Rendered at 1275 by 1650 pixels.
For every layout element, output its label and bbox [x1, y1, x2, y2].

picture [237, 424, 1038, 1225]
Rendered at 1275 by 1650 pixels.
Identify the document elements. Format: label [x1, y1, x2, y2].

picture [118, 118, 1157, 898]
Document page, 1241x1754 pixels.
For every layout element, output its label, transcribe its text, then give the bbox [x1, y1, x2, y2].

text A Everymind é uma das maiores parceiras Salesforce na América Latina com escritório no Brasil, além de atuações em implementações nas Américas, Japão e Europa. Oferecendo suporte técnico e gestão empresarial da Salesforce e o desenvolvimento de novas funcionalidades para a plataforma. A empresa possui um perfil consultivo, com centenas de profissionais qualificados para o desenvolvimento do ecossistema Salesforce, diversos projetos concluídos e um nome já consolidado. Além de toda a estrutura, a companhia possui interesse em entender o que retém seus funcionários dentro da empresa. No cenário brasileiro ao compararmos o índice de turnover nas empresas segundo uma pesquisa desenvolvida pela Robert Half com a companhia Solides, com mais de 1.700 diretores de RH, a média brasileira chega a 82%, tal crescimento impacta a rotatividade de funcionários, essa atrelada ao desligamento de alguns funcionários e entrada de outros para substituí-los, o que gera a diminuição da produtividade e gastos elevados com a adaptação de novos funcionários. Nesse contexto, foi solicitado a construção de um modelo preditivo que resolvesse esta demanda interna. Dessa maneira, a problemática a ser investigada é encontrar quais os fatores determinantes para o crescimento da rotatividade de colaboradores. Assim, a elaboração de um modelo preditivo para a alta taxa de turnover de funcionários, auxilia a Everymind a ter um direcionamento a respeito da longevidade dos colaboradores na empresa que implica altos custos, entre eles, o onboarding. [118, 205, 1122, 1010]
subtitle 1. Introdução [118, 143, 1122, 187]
○ ○ ○ ○ ○
§ Goal of the exercise
Write out every line of all three items above again, word for word and unchanged.

§ The reply
Rendered at 1275 by 1650 pixels.
For every layout element, output its label and bbox [x1, y1, x2, y2].

picture [237, 424, 1038, 1225]
Rendered at 1275 by 1650 pixels.
Identify the document elements. Format: label [x1, y1, x2, y2].

picture [118, 118, 1157, 898]
Document page, 1241x1754 pixels.
For every layout element, output its label, transcribe its text, then give the bbox [x1, y1, x2, y2].

text A Everymind é uma das maiores parceiras Salesforce na América Latina com escritório no Brasil, além de atuações em implementações nas Américas, Japão e Europa. Oferecendo suporte técnico e gestão empresarial da Salesforce e o desenvolvimento de novas funcionalidades para a plataforma. A empresa possui um perfil consultivo, com centenas de profissionais qualificados para o desenvolvimento do ecossistema Salesforce, diversos projetos concluídos e um nome já consolidado. Além de toda a estrutura, a companhia possui interesse em entender o que retém seus funcionários dentro da empresa. No cenário brasileiro ao compararmos o índice de turnover nas empresas segundo uma pesquisa desenvolvida pela Robert Half com a companhia Solides, com mais de 1.700 diretores de RH, a média brasileira chega a 82%, tal crescimento impacta a rotatividade de funcionários, essa atrelada ao desligamento de alguns funcionários e entrada de outros para substituí-los, o que gera a diminuição da produtividade e gastos elevados com a adaptação de novos funcionários. Nesse contexto, foi solicitado a construção de um modelo preditivo que resolvesse esta demanda interna. Dessa maneira, a problemática a ser investigada é encontrar quais os fatores determinantes para o crescimento da rotatividade de colaboradores. Assim, a elaboração de um modelo preditivo para a alta taxa de turnover de funcionários, auxilia a Everymind a ter um direcionamento a respeito da longevidade dos colaboradores na empresa que implica altos custos, entre eles, o onboarding. [118, 205, 1122, 1010]
subtitle 1. Introdução [118, 143, 1122, 187]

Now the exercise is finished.